Изображение в правом глазу было разбито вдребезги. Левый видел нормально. Если не считать, что как бы через монокль красного стекла. Уши слышали. Леон вспомнил, что, уходя в коммунизм, не слышал звука выстрела. Был какой-то мерзостный пук. Из дула ружья, как из сдвоенной трубы, курился вонючий дымок. Он ещё успел подивиться: как тихо при коммунизме! Леон догадался, что дело не сделалось потому, что патроны от долгого лежания в коробочке утратили боевую мощь. Порох отсырел, а может, высох капсюль. Только красный галстук на шее пионера-тетерева не потерял цвета. Леон понял, что ему с его глазами и ушами не дождаться Красной Шапочки-коммунизма. Действие, как в устаревшей Программе КПСС, сюрреалистически сместилось: вместо Красной Шапочки пожаловал охотник!
Третья мысль: можно ли доделать дело?
Леон пошевелил руками и ногами. Вроде бы слушались. Сумел даже сесть на ковре. Но лишь на мгновение и с немедленной потерей сознания. Нечего и думать было по новой заряжать стволы. Но если бы ценой сверхъестественных усилий и удалось, где гарантия, что очередные патроны выстрелят как полагается?

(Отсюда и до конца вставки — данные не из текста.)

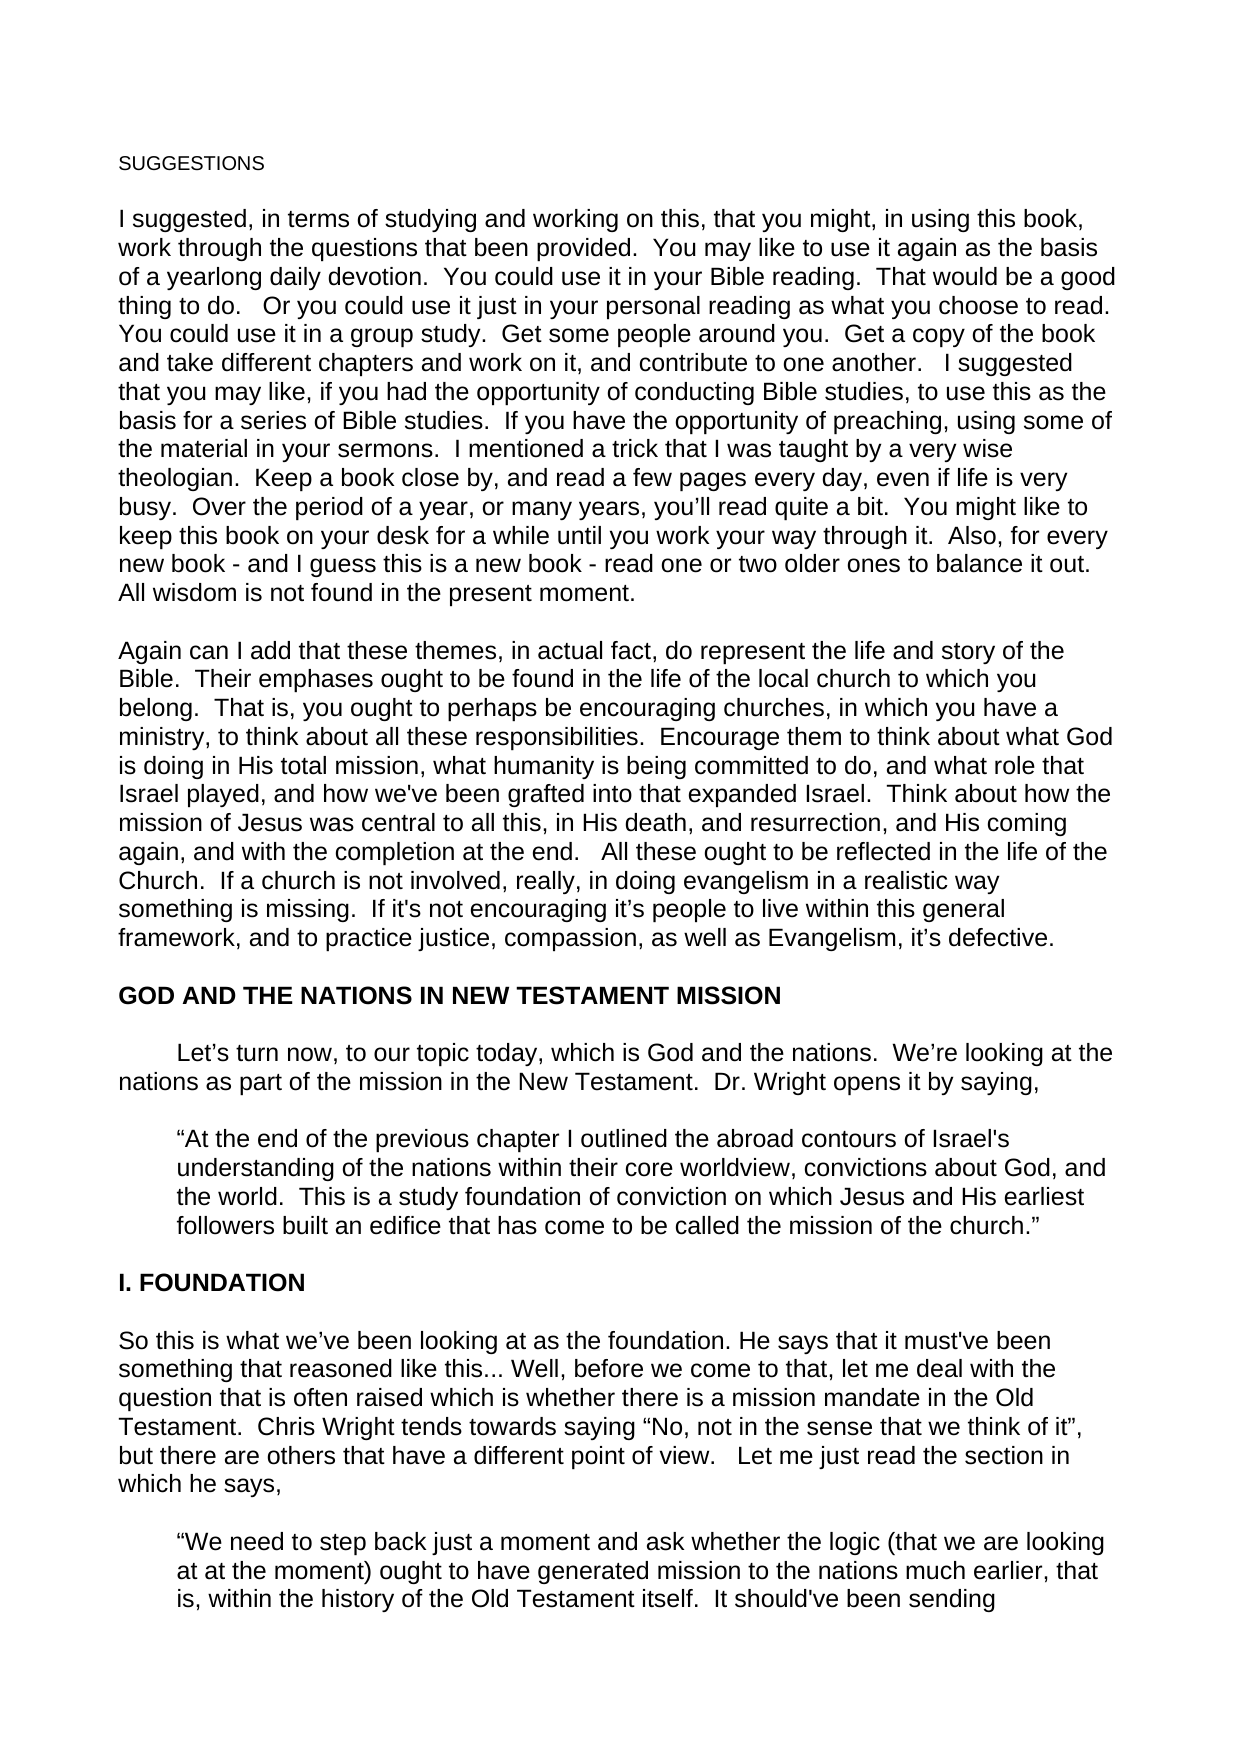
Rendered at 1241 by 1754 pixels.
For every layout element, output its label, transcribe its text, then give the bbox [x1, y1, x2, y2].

text Again can I add that these themes, in actual fact, do represent the life and story of the Bible. Their emphases ought to be found in the life of the local church to which you belong. That is, you ought to perhaps be encouraging churches, in which you have a ministry, to think about all these responsibilities. Encourage them to think about what God is doing in His total mission, what humanity is being committed to do, and what role that Israel played, and how we've been grafted into that expanded Israel. Think about how the mission of Jesus was central to all this, in His death, and resurrection, and His coming again, and with the completion at the end. All these ought to be reflected in the life of the Church. If a church is not involved, really, in doing evangelism in a realistic way something is missing. If it's not encouraging it’s people to live within this general framework, and to practice justice, compassion, as well as Evangelism, it’s defective. [118, 636, 1122, 952]
text I suggested, in terms of studying and working on this, that you might, in using this book, work through the questions that been provided. You may like to use it again as the basis of a yearlong daily devotion. You could use it in your Bible reading. That would be a good thing to do. Or you could use it just in your personal reading as what you choose to read. You could use it in a group study. Get some people around you. Get a copy of the book and take different chapters and work on it, and contribute to one another. I suggested that you may like, if you had the opportunity of conducting Bible studies, to use this as the basis for a series of Bible studies. If you have the opportunity of preaching, using some of the material in your sermons. I mentioned a trick that I was taught by a very wise theologian. Keep a book close by, and read a few pages every day, even if life is very busy. Over the period of a year, or many years, you’ll read quite a bit. You might like to keep this book on your desk for a while until you work your way through it. Also, for every new book - and I guess this is a new book - read one or two older ones to balance it out. All wisdom is not found in the present moment. [118, 204, 1122, 607]
text “At the end of the previous chapter I outlined the abroad contours of Israel's understanding of the nations within their core worldview, convictions about God, and the world. This is a study foundation of conviction on which Jesus and His earliest followers built an edifice that has come to be called the mission of the church.” [176, 1124, 1122, 1239]
text GOD AND THE NATIONS IN NEW TESTAMENT MISSION [118, 981, 1122, 1009]
text So this is what we’ve been looking at as the foundation. He says that it must've been something that reasoned like this... Well, before we come to that, let me deal with the question that is often raised which is whether there is a mission mandate in the Old Testament. Chris Wright tends towards saying “No, not in the sense that we think of it”, but there are others that have a different point of view. Let me just read the section in which he says, [118, 1326, 1122, 1498]
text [176, 1527, 1122, 1613]
text Let’s turn now, to our topic today, which is God and the nations. We’re looking at the nations as part of the mission in the New Testament. Dr. Wright opens it by saying, [118, 1038, 1122, 1096]
text suggestions [118, 147, 1122, 176]
text I. FOUNDATION [118, 1268, 1122, 1297]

Четвёртая мысль была революционно-демократической: что делать?
Отдохнув на спине, Леон перевернулся на живот. С заливаемым кровью лицом (любое движение заставляло кровь, как жизнь при товарище Сталине, бежать лучше и веселее), дополз до закрытой на задвижку двери. Как в фильме ужасов, поднялся на подгибающихся, воздушных ногах, печатая по белой двери кровавые абрисы ладоней. В вертикальном положении Леон почувствовал, что, несмотря на то что вместо выстрела получился пук, голова тяжела, как гиря. Удивился: да как же можно быть живым, когда в голове столько свинца? После чего собрал последние силы, крикнул в кухню, откуда доносились позывные программы «Время» в стеклянно-рюмочной (как раз чокались) окантовке: «Мама! Я хотел собрать ружьё, а оно… выстрелило! У меня кровь из головы, мама!» И уже ничего не видел, не слышал, валясь в коридор навстречу до боли родному, в русых локонах, широкоскулому пьяноватому лицу.